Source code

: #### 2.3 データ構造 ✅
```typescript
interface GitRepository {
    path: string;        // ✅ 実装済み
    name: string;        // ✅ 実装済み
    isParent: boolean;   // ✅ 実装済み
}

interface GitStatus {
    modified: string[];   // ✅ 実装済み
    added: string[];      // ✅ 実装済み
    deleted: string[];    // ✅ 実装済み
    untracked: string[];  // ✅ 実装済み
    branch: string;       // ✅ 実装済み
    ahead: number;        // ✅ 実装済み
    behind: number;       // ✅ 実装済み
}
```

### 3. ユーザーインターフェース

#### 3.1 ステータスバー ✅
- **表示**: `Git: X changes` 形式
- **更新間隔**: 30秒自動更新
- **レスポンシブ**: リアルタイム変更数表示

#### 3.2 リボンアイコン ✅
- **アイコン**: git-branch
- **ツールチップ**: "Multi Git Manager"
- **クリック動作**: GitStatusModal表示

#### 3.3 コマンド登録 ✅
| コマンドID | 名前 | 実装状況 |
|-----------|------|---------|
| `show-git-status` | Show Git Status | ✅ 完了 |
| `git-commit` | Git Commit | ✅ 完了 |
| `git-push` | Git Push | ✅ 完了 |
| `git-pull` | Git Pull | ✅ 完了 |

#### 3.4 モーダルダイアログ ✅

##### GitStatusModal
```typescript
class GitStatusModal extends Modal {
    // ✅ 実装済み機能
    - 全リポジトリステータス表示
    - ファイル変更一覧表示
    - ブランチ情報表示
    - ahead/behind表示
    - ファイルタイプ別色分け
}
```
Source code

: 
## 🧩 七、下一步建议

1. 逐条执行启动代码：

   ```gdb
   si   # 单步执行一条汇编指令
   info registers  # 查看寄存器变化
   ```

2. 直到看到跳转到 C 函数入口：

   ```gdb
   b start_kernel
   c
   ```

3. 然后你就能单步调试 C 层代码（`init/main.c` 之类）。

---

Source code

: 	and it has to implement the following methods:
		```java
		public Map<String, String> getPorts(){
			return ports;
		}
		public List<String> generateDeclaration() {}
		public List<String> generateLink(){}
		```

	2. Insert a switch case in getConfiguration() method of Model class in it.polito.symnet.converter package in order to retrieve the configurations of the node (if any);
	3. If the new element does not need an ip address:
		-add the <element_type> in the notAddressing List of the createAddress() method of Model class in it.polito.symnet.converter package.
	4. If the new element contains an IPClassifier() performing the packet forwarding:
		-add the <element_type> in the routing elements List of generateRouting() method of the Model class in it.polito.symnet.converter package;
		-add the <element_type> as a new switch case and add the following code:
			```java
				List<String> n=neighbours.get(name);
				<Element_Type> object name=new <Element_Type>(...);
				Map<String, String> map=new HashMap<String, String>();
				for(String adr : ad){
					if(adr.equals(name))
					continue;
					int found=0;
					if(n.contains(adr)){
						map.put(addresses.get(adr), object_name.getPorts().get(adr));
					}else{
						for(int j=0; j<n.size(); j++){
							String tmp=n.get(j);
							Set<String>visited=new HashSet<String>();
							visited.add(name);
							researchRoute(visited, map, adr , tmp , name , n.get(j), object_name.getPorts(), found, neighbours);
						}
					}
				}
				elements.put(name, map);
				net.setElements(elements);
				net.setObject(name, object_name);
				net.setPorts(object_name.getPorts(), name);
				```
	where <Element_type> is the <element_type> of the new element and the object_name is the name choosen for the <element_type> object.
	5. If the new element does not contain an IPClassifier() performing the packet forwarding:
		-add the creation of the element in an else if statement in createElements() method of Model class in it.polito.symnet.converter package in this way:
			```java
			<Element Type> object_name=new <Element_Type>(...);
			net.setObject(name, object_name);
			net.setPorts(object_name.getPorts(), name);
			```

^^^^^^^^

*What is expected*. Every record must be transcribed exactly, with no line skipped.

*Task result*.
Source code

: #### 2.3 データ構造 ✅
```typescript
interface GitRepository {
    path: string;        // ✅ 実装済み
    name: string;        // ✅ 実装済み
    isParent: boolean;   // ✅ 実装済み
}

interface GitStatus {
    modified: string[];   // ✅ 実装済み
    added: string[];      // ✅ 実装済み
    deleted: string[];    // ✅ 実装済み
    untracked: string[];  // ✅ 実装済み
    branch: string;       // ✅ 実装済み
    ahead: number;        // ✅ 実装済み
    behind: number;       // ✅ 実装済み
}
```

### 3. ユーザーインターフェース

#### 3.1 ステータスバー ✅
- **表示**: `Git: X changes` 形式
- **更新間隔**: 30秒自動更新
- **レスポンシブ**: リアルタイム変更数表示

#### 3.2 リボンアイコン ✅
- **アイコン**: git-branch
- **ツールチップ**: "Multi Git Manager"
- **クリック動作**: GitStatusModal表示

#### 3.3 コマンド登録 ✅
| コマンドID | 名前 | 実装状況 |
|-----------|------|---------|
| `show-git-status` | Show Git Status | ✅ 完了 |
| `git-commit` | Git Commit | ✅ 完了 |
| `git-push` | Git Push | ✅ 完了 |
| `git-pull` | Git Pull | ✅ 完了 |

#### 3.4 モーダルダイアログ ✅

##### GitStatusModal
```typescript
class GitStatusModal extends Modal {
    // ✅ 実装済み機能
    - 全リポジトリステータス表示
    - ファイル変更一覧表示
    - ブランチ情報表示
    - ahead/behind表示
    - ファイルタイプ別色分け
}
```
Source code

: 
## 🧩 七、下一步建议

1. 逐条执行启动代码：

   ```gdb
   si   # 单步执行一条汇编指令
   info registers  # 查看寄存器变化
   ```

2. 直到看到跳转到 C 函数入口：

   ```gdb
   b start_kernel
   c
   ```

3. 然后你就能单步调试 C 层代码（`init/main.c` 之类）。

---

Source code

: 	and it has to implement the following methods:
		```java
		public Map<String, String> getPorts(){
			return ports;
		}
		public List<String> generateDeclaration() {}
		public List<String> generateLink(){}
		```

	2. Insert a switch case in getConfiguration() method of Model class in it.polito.symnet.converter package in order to retrieve the configurations of the node (if any);
	3. If the new element does not need an ip address:
		-add the <element_type> in the notAddressing List of the createAddress() method of Model class in it.polito.symnet.converter package.
	4. If the new element contains an IPClassifier() performing the packet forwarding:
		-add the <element_type> in the routing elements List of generateRouting() method of the Model class in it.polito.symnet.converter package;
		-add the <element_type> as a new switch case and add the following code:
			```java
				List<String> n=neighbours.get(name);
				<Element_Type> object name=new <Element_Type>(...);
				Map<String, String> map=new HashMap<String, String>();
				for(String adr : ad){
					if(adr.equals(name))
					continue;
					int found=0;
					if(n.contains(adr)){
						map.put(addresses.get(adr), object_name.getPorts().get(adr));
					}else{
						for(int j=0; j<n.size(); j++){
							String tmp=n.get(j);
							Set<String>visited=new HashSet<String>();
							visited.add(name);
							researchRoute(visited, map, adr , tmp , name , n.get(j), object_name.getPorts(), found, neighbours);
						}
					}
				}
				elements.put(name, map);
				net.setElements(elements);
				net.setObject(name, object_name);
				net.setPorts(object_name.getPorts(), name);
				```
	where <Element_type> is the <element_type> of the new element and the object_name is the name choosen for the <element_type> object.
	5. If the new element does not contain an IPClassifier() performing the packet forwarding:
		-add the creation of the element in an else if statement in createElements() method of Model class in it.polito.symnet.converter package in this way:
			```java
			<Element Type> object_name=new <Element_Type>(...);
			net.setObject(name, object_name);
			net.setPorts(object_name.getPorts(), name);
			```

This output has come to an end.